Aim of the exercise:
Starting at the line with "Shri Ganganagar to Jaipur", set down each line of the entries below through the last one, exactly as it stands.

Records from a dataset:
══════════════════════════════

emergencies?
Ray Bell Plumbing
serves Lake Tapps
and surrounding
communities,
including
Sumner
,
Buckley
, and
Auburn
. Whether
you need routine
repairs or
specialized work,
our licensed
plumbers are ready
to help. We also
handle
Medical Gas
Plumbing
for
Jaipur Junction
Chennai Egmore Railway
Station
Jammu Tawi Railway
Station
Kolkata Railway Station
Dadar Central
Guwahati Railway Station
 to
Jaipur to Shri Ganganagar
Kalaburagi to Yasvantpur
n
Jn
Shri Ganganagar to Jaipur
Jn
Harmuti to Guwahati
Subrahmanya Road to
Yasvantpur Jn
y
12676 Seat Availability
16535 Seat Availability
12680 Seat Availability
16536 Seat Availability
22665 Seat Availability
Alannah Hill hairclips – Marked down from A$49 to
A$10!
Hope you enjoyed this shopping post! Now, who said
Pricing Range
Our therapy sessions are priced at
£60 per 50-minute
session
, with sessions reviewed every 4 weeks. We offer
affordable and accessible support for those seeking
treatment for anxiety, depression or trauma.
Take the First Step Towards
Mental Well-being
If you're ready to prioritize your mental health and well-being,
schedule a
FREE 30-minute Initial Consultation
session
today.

══════════════════════════════

Answer for this exercise:
Shri Ganganagar to Jaipur
Jn
Harmuti to Guwahati
Subrahmanya Road to
Yasvantpur Jn
y
12676 Seat Availability
16535 Seat Availability
12680 Seat Availability
16536 Seat Availability
22665 Seat Availability
Alannah Hill hairclips – Marked down from A$49 to
A$10!
Hope you enjoyed this shopping post! Now, who said
Pricing Range
Our therapy sessions are priced at
£60 per 50-minute
session
, with sessions reviewed every 4 weeks. We offer
affordable and accessible support for those seeking
treatment for anxiety, depression or trauma.
Take the First Step Towards
Mental Well-being
If you're ready to prioritize your mental health and well-being,
schedule a
FREE 30-minute Initial Consultation
session
today.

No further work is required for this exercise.